Por: Pascal Beltrán del Rio
Pese a grandes decepciones sufridas, una parte de la opinión pública mexicana sigue teniendo una enorme fe en la alternancia electoral como forma de corregir los males del sistema político.
No se puede negar que una de las armas que la democracia da al votante es la posibilidad de cambiar de partido en el poder cuando el que gobierna ha hecho mal su trabajo o no ha cumplido las expectativas ciudadanas.
Sin embargo, creo que hay una confianza desmedida en este recurso.
Verá: desde 1989, los electores han votado por 51 alternancias para la gubernatura en 27 estados del país. En los últimos 25 años, seis estados han tenido tres alternancias cada uno.
Además, otras doce entidades han tenido dos alternancias cada una, y nueve más han cambiado una vez de partido gobernante.
Sólo cinco estados (Campeche, Coahuila, Colima, Estado de México e Hidalgo) nunca han tenido un gobernador de otro partido que no sea el PRI, aunque eso podría cambiar pronto en dos de ellos (Coahuila y Estado de México), que tienen elecciones en junio.
De 2000 a la fecha, la Presidencia de la República ha cambiado de partido gobernante en dos ocasiones.
En todo este tiempo, no puede decirse que las cosas se hayan mantenido estáticas, igual que estaban cuando el PRI siempre ganaba la Presidencia y todas las gubernaturas.
La alternancia ha tenido logros: el principal, que el partido que detenta el poder sabe que si no hace bien su trabajo, puede ser reemplazado en la siguiente elección.
Sin embargo, muchos de los problemas que México tenía en 1989 no se han resuelto por obra y gracia de la alternancia.
El principal de ellos, la corrupción en el servicio público.
Por supuesto, hoy sabemos más sobre ese fenómeno que hace 28 años. Por ejemplo, qué tan profundo es y cuáles son algunas de las argucias que emplean los corruptos.
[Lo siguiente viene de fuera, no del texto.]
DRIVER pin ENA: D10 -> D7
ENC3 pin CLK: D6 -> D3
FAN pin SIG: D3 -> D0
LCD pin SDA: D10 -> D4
Pero no parece que hayamos avanzado en su erradicación. Es más, a ratos parece que la corrupción se ha extendido y se ha vuelto más descarada.
¿Por qué entonces hay tanta confianza en la alternancia para librarnos de ese fenómeno?
Quizá esta sociedad es víctima de la mala memoria. No recuerda cuántas veces la han engañado los partidos de oposición, haciéndole creer que si los eligen a ellos este problema se acabará.
Lo cierto es que la corrupción del pasado no se castigó como se debía en los gobiernos estatales producto de la alternancia ni tampoco se extinguió el fenómeno.
Incluso hay tres estados que han tenido gobernadores surgidos de tres partidos diferentes (Baja California Sur, Morelos y Tlaxcala). ¿Se acabó la corrupción es esos estados? No.
Hay otras tres entidades donde el partido más asociado con la corrupción, según muchas encuestas –el PRI–, no gobierna desde hace 20 años o más (Baja California, Guanajuato y la Ciudad de México). ¿Se acabó allí la corrupción? Tampoco.
Y si la corrupción no se acabó con 12 años de panismo en la Presidencia, ¿por qué hay una renovada esperanza de que un cambio de partido en Los Pinos puede acabar con esta perniciosa práctica?
Francamente, no lo sé y mucho me intriga.
Hace unos días pregunté en una encuesta de Twitter (lo sé, puede no ser el método más científico de conocer el sentir de la opinión pública) si se tenía fe en que la expulsión del PRI de la Presidencia en 2018 daría como resultado el fin de la corrupción.
El resultado fue contundente: 84% respondió que no.
Insisto: no entiendo la esperanza que se tiene de que las cosas cambien sólo por efecto de la alternancia en el Ejecutivo.
Para mí, se requiere más que eso. Es un tema de instituciones y respeto al Estado de derecho. También de civismo y educación.
Pero como todas esas cosas son muy complicadas de llevar a cabo y requieren de la toma de responsabilidad por parte de los ciudadanos, quizá sea más fácil pensar que basta con votar por la oposición en las próximas elecciones para renovar las gubernaturas y la Presidencia.
El problema es que, hasta ahora, hacer eso ha sido un simple desahogo.